- _Fragmento_
¿Qué podemos esperar de «Patria»?

  • Nunca hubo víctimas de las víctimas

    Por VÍCTOR ARRIBAS

    La actividad asesina de la banda terrorista ETA en España ha tenido glosario en la pantalla en contadas ocasiones. Operación Ogro, La fuga de Segovia, La muerte de Mikel, Días contados… Se ha cuidado mucho el cine español de hacer que la glosa fuera glorificadora, aunque se recreara en la épica del crimen, algo que jamás ha sido épico. Patria no es nada de eso. Es una serie de ficción realista basada en la peor lacra que ha tenido la democracia española, y pretende mostrar las heridas que los asesinos, secuestradores, extorsionadores, acosadores, causaron en todos los estratos de la sociedad vasca, tanto en las familias de las víctimas como en las familias de los terroristas, que se consideran víctimas de las víctimas aunque nunca lo fueran.

- _Objetivo del ejercicio_
Prosigue, por favor, el artículo sobre la serie «Patria» a partir de su última oración.

- _Filas de datos_
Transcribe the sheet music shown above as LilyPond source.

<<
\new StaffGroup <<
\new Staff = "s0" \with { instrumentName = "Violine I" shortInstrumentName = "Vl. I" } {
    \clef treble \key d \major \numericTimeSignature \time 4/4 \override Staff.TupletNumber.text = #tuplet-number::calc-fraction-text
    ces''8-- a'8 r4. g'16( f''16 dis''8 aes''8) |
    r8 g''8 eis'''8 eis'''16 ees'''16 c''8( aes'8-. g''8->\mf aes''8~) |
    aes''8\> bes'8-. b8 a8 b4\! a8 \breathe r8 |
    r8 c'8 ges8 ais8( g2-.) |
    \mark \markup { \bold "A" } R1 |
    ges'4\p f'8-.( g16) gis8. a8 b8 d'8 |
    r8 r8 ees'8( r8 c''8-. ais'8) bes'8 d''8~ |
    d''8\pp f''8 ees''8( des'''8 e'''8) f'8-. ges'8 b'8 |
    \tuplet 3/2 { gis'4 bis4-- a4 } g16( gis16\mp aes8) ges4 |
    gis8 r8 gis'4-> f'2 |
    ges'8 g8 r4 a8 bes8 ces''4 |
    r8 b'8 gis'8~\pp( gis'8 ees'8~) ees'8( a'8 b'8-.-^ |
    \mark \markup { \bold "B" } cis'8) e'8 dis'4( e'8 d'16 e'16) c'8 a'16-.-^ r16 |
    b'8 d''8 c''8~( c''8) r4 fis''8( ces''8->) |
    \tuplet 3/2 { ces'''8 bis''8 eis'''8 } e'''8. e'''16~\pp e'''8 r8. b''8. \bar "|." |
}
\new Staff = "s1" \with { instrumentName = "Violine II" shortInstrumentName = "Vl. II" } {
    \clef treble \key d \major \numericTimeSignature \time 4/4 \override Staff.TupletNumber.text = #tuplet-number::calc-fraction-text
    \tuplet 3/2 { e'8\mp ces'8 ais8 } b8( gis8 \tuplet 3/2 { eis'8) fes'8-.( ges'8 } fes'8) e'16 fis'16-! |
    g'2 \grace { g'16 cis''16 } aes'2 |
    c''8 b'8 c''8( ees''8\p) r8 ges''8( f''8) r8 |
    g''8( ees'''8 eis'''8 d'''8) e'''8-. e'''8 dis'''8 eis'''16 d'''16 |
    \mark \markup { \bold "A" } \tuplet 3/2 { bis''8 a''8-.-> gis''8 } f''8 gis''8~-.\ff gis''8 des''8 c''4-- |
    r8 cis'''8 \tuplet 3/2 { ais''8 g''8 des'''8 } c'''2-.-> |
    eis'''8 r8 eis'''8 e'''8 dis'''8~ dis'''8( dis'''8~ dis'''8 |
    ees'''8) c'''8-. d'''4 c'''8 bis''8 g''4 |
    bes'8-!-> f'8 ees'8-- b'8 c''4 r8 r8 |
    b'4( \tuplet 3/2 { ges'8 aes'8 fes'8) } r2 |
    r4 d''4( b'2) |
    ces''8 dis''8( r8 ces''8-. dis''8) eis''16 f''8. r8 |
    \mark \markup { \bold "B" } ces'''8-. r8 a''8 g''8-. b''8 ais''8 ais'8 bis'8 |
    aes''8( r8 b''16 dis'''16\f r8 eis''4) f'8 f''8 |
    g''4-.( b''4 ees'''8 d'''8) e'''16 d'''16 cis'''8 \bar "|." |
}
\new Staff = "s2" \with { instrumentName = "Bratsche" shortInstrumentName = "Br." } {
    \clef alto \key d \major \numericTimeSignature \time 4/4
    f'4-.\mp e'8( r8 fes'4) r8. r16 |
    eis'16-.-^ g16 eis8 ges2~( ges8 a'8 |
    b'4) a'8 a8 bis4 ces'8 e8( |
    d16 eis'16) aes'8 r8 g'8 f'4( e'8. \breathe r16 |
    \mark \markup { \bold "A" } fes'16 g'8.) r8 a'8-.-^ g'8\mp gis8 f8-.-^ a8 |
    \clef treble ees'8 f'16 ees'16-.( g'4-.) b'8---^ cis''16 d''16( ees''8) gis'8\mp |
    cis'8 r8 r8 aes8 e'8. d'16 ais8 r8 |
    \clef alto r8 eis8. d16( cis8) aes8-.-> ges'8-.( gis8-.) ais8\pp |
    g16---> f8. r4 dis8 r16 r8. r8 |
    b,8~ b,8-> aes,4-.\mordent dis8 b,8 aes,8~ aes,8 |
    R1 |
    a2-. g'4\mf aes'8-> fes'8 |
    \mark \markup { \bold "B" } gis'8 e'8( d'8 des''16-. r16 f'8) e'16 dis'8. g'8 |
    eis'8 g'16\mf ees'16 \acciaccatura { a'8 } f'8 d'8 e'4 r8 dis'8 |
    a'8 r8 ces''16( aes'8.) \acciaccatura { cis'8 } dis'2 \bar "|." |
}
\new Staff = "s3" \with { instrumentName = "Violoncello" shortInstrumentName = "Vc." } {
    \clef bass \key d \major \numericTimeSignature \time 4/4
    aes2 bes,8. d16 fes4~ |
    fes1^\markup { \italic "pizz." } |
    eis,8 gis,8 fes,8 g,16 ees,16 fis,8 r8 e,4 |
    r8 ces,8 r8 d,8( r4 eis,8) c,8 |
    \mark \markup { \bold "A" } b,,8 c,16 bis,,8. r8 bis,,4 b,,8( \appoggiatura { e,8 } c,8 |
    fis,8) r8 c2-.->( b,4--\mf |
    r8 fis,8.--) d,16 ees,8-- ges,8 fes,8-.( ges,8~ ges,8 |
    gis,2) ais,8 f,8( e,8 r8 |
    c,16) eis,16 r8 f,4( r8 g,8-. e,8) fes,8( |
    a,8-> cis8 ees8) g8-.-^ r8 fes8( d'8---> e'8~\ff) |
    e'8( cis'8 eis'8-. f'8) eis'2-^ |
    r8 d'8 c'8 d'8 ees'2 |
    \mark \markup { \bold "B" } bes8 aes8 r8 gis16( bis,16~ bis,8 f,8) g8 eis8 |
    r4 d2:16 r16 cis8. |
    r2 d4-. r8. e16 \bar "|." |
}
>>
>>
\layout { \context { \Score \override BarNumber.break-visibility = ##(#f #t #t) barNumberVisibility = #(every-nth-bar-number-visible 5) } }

- _Respuesta_
    El propósito ya estaba en la exitosa novela de Aramburu, pero ambas dejan tan sólo subliminalmente apuntado que quienes pierden a un ser querido que les es arrebatado violentamente no eligen ni pueden condicionar el destino que les ha tocado, cosa que en cambio sí es posible para quienes ven bajo su mismo techo nacer, crecer y desarrollarse a un monstruo capaz de disparar en la nuca a sus propios vecinos del pueblo. El personaje de su padre, atormentado y hundido moralmente, sabe de lo que hablamos.

    Lo malo de una aventura como Patria es tener que justificar permanentemente la forma en que se ha abordado todo el proyecto, y las intenciones reales al acometerlo. No se justifiquen, han buscado la realidad. No es un trabajo equidistante respecto a víctimas y verdugos, no equipara el dolor de quienes pusieron la nuca y el de quienes apretaron el gatillo: expone que todos en sus respectivas familias sufrieron, padres e hijos. Los integrantes de las dos familias son retratados a cada lado del dolor, y la serie quiere mostrarles dolientes uno por uno, con sus dolorosas vivencias.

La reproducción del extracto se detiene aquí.